Another potential benefit currently under investigation is the ability of contact lenses to slow the progress of short sight (myopia) in children. Various approaches have recently been suggested including orthokeratology and new soft lenses specifically designed to ‘control’ myopia. These approaches, and the size of the effect, need to be supported by large-scale, long-term studies. Click on the link to read more.
Can kids wear contact lenses?
While there may be no minimum or recommended age for wearing contact lenses, it’s still important to consider whether contacts are appropriate. This decision has less to do with age than with your child’s unique traits and context.
Whatever the age of the patient, it takes time and patience to adjust to wearing contact lenses for the first time and it is important that lenses are cared for properly. If you are considering whether your child should wear lenses then you need to take into account both of these issues and decide if your son or daughter is prepared to wear them properly and also to take care of them.

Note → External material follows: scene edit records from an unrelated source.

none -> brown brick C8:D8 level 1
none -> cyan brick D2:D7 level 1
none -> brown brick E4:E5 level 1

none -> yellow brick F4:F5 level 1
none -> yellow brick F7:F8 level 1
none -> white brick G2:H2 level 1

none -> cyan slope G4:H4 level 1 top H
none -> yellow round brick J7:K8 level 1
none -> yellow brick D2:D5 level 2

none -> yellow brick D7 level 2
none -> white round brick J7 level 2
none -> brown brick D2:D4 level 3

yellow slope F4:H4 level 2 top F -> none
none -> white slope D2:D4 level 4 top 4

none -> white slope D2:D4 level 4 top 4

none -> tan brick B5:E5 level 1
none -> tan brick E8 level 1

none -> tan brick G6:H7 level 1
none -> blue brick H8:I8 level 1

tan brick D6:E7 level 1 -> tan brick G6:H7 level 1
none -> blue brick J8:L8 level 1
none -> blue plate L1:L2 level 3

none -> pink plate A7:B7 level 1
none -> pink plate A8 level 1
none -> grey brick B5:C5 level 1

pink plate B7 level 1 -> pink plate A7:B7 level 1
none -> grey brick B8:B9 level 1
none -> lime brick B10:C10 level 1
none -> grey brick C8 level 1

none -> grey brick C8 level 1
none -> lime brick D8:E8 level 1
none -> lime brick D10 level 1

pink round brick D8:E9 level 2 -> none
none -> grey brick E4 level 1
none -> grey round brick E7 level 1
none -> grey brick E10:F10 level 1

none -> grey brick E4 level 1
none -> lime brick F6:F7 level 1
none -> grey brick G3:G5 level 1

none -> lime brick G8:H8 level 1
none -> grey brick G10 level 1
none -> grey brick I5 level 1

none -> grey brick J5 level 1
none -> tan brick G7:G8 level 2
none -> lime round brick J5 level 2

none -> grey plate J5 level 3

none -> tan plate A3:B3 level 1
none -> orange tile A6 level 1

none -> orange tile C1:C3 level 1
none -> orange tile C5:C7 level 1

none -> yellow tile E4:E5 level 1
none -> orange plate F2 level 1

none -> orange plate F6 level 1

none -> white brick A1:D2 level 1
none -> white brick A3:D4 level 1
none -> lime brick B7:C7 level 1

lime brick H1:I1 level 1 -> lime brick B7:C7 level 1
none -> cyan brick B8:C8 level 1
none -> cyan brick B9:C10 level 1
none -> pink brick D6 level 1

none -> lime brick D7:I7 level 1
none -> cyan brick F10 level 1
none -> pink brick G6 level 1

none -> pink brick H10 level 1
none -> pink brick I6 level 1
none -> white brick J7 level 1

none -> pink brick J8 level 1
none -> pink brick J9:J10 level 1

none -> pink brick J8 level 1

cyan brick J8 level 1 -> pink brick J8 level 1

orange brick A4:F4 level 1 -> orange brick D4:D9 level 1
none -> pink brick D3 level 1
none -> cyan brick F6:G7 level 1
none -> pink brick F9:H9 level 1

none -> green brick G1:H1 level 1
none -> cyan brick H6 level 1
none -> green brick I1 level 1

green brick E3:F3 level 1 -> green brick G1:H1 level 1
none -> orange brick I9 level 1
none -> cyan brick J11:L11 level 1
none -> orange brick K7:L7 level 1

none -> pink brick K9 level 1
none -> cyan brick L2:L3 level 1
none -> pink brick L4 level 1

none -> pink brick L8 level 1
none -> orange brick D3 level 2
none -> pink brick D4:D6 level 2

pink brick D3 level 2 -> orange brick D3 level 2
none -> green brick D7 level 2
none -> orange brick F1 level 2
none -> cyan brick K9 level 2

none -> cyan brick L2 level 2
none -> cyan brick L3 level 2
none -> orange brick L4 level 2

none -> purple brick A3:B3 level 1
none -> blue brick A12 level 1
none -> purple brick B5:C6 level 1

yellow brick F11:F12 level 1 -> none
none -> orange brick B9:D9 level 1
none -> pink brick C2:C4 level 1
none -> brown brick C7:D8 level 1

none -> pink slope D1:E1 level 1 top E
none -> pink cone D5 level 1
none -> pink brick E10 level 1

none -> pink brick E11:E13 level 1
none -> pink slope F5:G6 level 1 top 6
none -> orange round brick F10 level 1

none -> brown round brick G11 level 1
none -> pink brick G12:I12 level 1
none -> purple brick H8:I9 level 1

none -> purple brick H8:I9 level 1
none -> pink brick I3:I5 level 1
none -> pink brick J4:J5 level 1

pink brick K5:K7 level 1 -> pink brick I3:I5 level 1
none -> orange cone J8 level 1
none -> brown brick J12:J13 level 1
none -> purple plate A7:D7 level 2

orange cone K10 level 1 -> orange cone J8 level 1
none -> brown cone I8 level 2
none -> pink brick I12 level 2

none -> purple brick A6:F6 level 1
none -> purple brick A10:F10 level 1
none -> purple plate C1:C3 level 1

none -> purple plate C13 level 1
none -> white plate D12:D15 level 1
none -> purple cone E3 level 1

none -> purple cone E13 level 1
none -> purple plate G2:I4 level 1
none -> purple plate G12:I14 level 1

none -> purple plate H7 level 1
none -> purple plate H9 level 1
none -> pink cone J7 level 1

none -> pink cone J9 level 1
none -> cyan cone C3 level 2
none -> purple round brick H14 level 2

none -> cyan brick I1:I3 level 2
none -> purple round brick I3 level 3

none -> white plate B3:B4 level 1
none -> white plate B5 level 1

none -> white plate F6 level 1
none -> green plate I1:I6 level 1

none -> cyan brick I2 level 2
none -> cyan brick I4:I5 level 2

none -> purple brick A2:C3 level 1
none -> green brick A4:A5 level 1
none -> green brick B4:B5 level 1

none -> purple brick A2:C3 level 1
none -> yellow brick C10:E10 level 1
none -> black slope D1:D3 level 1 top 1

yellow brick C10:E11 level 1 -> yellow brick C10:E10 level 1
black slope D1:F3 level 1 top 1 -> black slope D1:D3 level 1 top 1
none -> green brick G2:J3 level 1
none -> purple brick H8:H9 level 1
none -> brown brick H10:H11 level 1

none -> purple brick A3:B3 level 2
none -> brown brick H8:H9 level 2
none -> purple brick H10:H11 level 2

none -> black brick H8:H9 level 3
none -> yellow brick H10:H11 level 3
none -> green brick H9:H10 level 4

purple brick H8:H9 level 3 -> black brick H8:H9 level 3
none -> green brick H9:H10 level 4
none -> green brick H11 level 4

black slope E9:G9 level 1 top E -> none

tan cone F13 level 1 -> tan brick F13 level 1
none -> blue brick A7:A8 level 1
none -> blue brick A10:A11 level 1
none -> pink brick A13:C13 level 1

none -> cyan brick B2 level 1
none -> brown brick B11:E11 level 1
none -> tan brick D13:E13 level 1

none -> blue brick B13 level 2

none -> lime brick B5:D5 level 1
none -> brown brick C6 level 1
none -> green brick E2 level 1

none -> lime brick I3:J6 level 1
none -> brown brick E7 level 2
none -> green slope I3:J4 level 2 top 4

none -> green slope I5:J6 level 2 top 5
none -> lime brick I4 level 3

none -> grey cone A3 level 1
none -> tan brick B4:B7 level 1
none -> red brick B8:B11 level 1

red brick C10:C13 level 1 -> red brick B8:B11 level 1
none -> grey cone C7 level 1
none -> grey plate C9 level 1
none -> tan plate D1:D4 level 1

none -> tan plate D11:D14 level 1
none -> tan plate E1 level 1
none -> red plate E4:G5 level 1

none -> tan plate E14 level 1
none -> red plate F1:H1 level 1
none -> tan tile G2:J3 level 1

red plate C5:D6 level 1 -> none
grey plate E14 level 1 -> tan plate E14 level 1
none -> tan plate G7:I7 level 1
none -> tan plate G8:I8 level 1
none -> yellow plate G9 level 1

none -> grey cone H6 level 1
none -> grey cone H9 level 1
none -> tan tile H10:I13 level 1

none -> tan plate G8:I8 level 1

Here are some tips and considerations for navigating that first time wearing contact lenses.
If you are considering contact lenses for your child, take a look at how your child handles other responsibilities. Does he have good personal grooming habits, keep his bedroom and bathroom clean, and follow through with schoolwork and household chores?
If children need frequent reminders to keep things clean and follow good hygiene practices, they may not be ready for the responsibility of wearing and caring for contact lenses. But if they handle such duties well, they might be excellent candidates for contacts.
Children are naturally great contact lens wearers if they accept the responsibility for them. They typically are highly motivated to wear contacts and usually adapt well to them.
Kids also are less likely to have dry eyes — a condition that can cause contact lens-related problems for adults.
Practitioners find that kids of all ages usually take contact lens wear seriously and are more likely than adults to follow cleaning instructions to the letter. So they may have fewer problems with over-wearing their contacts or not using the correct contact lens solutions.
Also, keep in mind that switching your child from glasses to contact lenses need not be a permanent decision. If your child does not adapt well, or is not up to the responsibility of wearing and caring for contact lenses, he or she can simply return to wearing glasses. Contact lenses can always be tried again at a later date.